START DATA FOR THIS TASK

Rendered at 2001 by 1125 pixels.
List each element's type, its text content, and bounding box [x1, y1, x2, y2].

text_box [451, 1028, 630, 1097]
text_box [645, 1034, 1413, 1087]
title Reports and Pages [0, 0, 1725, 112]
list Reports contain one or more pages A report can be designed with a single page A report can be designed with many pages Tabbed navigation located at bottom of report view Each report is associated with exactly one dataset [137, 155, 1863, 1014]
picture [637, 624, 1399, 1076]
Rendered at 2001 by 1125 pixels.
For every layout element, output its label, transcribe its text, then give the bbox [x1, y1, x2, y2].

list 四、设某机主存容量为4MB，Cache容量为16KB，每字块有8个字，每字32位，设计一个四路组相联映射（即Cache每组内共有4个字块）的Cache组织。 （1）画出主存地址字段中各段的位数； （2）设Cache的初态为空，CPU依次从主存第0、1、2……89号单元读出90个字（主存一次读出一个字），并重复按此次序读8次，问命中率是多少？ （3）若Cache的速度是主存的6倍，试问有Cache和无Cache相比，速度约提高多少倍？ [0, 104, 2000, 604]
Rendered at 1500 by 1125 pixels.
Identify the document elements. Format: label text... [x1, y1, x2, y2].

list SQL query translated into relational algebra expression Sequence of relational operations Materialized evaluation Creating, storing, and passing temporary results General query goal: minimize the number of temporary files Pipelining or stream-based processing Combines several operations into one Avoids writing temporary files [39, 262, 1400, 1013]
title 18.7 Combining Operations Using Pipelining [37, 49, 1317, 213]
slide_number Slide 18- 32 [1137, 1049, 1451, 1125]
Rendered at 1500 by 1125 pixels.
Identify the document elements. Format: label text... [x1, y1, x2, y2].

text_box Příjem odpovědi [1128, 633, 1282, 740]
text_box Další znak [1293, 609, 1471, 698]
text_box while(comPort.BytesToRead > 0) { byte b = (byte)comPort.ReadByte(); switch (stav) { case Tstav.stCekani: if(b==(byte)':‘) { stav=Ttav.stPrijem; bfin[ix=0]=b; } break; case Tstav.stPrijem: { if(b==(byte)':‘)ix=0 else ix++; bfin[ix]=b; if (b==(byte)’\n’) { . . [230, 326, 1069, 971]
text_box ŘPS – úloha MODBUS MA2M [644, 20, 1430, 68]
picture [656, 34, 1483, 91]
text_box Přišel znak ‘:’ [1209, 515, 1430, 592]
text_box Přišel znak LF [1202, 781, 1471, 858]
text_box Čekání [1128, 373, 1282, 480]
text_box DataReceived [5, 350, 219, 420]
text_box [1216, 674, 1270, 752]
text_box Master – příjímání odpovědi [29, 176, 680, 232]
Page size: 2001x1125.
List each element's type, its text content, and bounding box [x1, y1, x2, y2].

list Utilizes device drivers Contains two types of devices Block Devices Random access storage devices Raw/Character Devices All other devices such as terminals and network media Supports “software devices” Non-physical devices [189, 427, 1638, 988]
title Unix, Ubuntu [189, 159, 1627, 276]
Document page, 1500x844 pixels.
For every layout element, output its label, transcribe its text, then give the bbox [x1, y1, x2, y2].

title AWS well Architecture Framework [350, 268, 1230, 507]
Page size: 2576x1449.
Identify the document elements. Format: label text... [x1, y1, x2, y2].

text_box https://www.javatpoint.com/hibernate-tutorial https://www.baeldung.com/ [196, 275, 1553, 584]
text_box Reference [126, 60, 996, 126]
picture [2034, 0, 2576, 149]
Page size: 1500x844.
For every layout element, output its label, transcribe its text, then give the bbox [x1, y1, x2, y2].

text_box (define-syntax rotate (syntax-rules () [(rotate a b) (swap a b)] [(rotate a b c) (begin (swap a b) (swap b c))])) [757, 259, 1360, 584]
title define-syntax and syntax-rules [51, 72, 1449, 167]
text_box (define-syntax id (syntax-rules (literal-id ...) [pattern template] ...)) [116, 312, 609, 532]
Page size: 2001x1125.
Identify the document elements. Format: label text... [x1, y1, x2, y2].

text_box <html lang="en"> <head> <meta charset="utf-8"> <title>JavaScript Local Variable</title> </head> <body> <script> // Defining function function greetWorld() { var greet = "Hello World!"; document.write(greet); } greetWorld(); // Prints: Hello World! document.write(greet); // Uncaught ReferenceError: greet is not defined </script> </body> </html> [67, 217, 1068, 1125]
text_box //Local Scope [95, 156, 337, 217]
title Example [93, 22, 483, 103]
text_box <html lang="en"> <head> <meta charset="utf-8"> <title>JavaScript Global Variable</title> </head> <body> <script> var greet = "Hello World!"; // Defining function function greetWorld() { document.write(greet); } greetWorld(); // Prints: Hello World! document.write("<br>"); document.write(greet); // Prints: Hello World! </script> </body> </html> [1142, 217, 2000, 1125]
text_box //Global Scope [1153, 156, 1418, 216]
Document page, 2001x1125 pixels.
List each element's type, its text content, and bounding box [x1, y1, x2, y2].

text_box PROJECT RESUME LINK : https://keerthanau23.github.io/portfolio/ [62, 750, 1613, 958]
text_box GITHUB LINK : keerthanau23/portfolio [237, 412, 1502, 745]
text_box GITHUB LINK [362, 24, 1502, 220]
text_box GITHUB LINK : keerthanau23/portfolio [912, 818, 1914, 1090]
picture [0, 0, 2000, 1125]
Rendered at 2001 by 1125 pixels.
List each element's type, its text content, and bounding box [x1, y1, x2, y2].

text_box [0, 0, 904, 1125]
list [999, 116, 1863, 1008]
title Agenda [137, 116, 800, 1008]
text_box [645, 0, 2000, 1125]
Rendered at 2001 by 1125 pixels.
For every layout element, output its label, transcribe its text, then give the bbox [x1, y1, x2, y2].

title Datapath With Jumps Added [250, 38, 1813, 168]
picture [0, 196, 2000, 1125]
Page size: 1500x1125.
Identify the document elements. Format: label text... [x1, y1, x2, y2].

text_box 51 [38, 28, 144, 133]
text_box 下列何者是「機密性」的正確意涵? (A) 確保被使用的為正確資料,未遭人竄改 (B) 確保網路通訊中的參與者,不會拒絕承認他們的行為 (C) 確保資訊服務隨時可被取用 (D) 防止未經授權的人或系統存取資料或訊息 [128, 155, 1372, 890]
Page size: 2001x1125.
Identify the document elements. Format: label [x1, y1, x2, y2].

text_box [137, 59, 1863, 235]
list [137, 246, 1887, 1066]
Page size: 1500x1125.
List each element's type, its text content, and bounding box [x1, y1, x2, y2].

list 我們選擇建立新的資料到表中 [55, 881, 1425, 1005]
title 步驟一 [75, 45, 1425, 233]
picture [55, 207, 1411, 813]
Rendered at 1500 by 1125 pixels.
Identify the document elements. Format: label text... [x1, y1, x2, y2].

END DATA FOR THIS TASK

_INSTRUCTION_:
With no line skipped, repeat the records exactly.

_EXPECTED ANSWER_:
Rendered at 2001 by 1125 pixels.
List each element's type, its text content, and bounding box [x1, y1, x2, y2].

text_box [451, 1028, 630, 1097]
text_box [645, 1034, 1413, 1087]
title Reports and Pages [0, 0, 1725, 112]
list Reports contain one or more pages A report can be designed with a single page A report can be designed with many pages Tabbed navigation located at bottom of report view Each report is associated with exactly one dataset [137, 155, 1863, 1014]
picture [637, 624, 1399, 1076]
Rendered at 2001 by 1125 pixels.
For every layout element, output its label, transcribe its text, then give the bbox [x1, y1, x2, y2].

list 四、设某机主存容量为4MB，Cache容量为16KB，每字块有8个字，每字32位，设计一个四路组相联映射（即Cache每组内共有4个字块）的Cache组织。 （1）画出主存地址字段中各段的位数； （2）设Cache的初态为空，CPU依次从主存第0、1、2……89号单元读出90个字（主存一次读出一个字），并重复按此次序读8次，问命中率是多少？ （3）若Cache的速度是主存的6倍，试问有Cache和无Cache相比，速度约提高多少倍？ [0, 104, 2000, 604]
Rendered at 1500 by 1125 pixels.
Identify the document elements. Format: label text... [x1, y1, x2, y2].

list SQL query translated into relational algebra expression Sequence of relational operations Materialized evaluation Creating, storing, and passing temporary results General query goal: minimize the number of temporary files Pipelining or stream-based processing Combines several operations into one Avoids writing temporary files [39, 262, 1400, 1013]
title 18.7 Combining Operations Using Pipelining [37, 49, 1317, 213]
slide_number Slide 18- 32 [1137, 1049, 1451, 1125]
Rendered at 1500 by 1125 pixels.
Identify the document elements. Format: label text... [x1, y1, x2, y2].

text_box Příjem odpovědi [1128, 633, 1282, 740]
text_box Další znak [1293, 609, 1471, 698]
text_box while(comPort.BytesToRead > 0) { byte b = (byte)comPort.ReadByte(); switch (stav) { case Tstav.stCekani: if(b==(byte)':‘) { stav=Ttav.stPrijem; bfin[ix=0]=b; } break; case Tstav.stPrijem: { if(b==(byte)':‘)ix=0 else ix++; bfin[ix]=b; if (b==(byte)’\n’) { . . [230, 326, 1069, 971]
text_box ŘPS – úloha MODBUS MA2M [644, 20, 1430, 68]
picture [656, 34, 1483, 91]
text_box Přišel znak ‘:’ [1209, 515, 1430, 592]
text_box Přišel znak LF [1202, 781, 1471, 858]
text_box Čekání [1128, 373, 1282, 480]
text_box DataReceived [5, 350, 219, 420]
text_box [1216, 674, 1270, 752]
text_box Master – příjímání odpovědi [29, 176, 680, 232]
Page size: 2001x1125.
List each element's type, its text content, and bounding box [x1, y1, x2, y2].

list Utilizes device drivers Contains two types of devices Block Devices Random access storage devices Raw/Character Devices All other devices such as terminals and network media Supports “software devices” Non-physical devices [189, 427, 1638, 988]
title Unix, Ubuntu [189, 159, 1627, 276]
Document page, 1500x844 pixels.
For every layout element, output its label, transcribe its text, then give the bbox [x1, y1, x2, y2].

title AWS well Architecture Framework [350, 268, 1230, 507]
Page size: 2576x1449.
Identify the document elements. Format: label text... [x1, y1, x2, y2].

text_box https://www.javatpoint.com/hibernate-tutorial https://www.baeldung.com/ [196, 275, 1553, 584]
text_box Reference [126, 60, 996, 126]
picture [2034, 0, 2576, 149]
Page size: 1500x844.
For every layout element, output its label, transcribe its text, then give the bbox [x1, y1, x2, y2].

text_box (define-syntax rotate (syntax-rules () [(rotate a b) (swap a b)] [(rotate a b c) (begin (swap a b) (swap b c))])) [757, 259, 1360, 584]
title define-syntax and syntax-rules [51, 72, 1449, 167]
text_box (define-syntax id (syntax-rules (literal-id ...) [pattern template] ...)) [116, 312, 609, 532]
Page size: 2001x1125.
Identify the document elements. Format: label text... [x1, y1, x2, y2].

text_box <html lang="en"> <head> <meta charset="utf-8"> <title>JavaScript Local Variable</title> </head> <body> <script> // Defining function function greetWorld() { var greet = "Hello World!"; document.write(greet); } greetWorld(); // Prints: Hello World! document.write(greet); // Uncaught ReferenceError: greet is not defined </script> </body> </html> [67, 217, 1068, 1125]
text_box //Local Scope [95, 156, 337, 217]
title Example [93, 22, 483, 103]
text_box <html lang="en"> <head> <meta charset="utf-8"> <title>JavaScript Global Variable</title> </head> <body> <script> var greet = "Hello World!"; // Defining function function greetWorld() { document.write(greet); } greetWorld(); // Prints: Hello World! document.write("<br>"); document.write(greet); // Prints: Hello World! </script> </body> </html> [1142, 217, 2000, 1125]
text_box //Global Scope [1153, 156, 1418, 216]
Document page, 2001x1125 pixels.
List each element's type, its text content, and bounding box [x1, y1, x2, y2].

text_box PROJECT RESUME LINK : https://keerthanau23.github.io/portfolio/ [62, 750, 1613, 958]
text_box GITHUB LINK : keerthanau23/portfolio [237, 412, 1502, 745]
text_box GITHUB LINK [362, 24, 1502, 220]
text_box GITHUB LINK : keerthanau23/portfolio [912, 818, 1914, 1090]
picture [0, 0, 2000, 1125]
Rendered at 2001 by 1125 pixels.
List each element's type, its text content, and bounding box [x1, y1, x2, y2].

text_box [0, 0, 904, 1125]
list [999, 116, 1863, 1008]
title Agenda [137, 116, 800, 1008]
text_box [645, 0, 2000, 1125]
Rendered at 2001 by 1125 pixels.
For every layout element, output its label, transcribe its text, then give the bbox [x1, y1, x2, y2].

title Datapath With Jumps Added [250, 38, 1813, 168]
picture [0, 196, 2000, 1125]
Page size: 1500x1125.
Identify the document elements. Format: label text... [x1, y1, x2, y2].

text_box 51 [38, 28, 144, 133]
text_box 下列何者是「機密性」的正確意涵? (A) 確保被使用的為正確資料,未遭人竄改 (B) 確保網路通訊中的參與者,不會拒絕承認他們的行為 (C) 確保資訊服務隨時可被取用 (D) 防止未經授權的人或系統存取資料或訊息 [128, 155, 1372, 890]
Page size: 2001x1125.
Identify the document elements. Format: label [x1, y1, x2, y2].

text_box [137, 59, 1863, 235]
list [137, 246, 1887, 1066]
Page size: 1500x1125.
List each element's type, its text content, and bounding box [x1, y1, x2, y2].

list 我們選擇建立新的資料到表中 [55, 881, 1425, 1005]
title 步驟一 [75, 45, 1425, 233]
picture [55, 207, 1411, 813]
Rendered at 1500 by 1125 pixels.
Identify the document elements. Format: label text... [x1, y1, x2, y2].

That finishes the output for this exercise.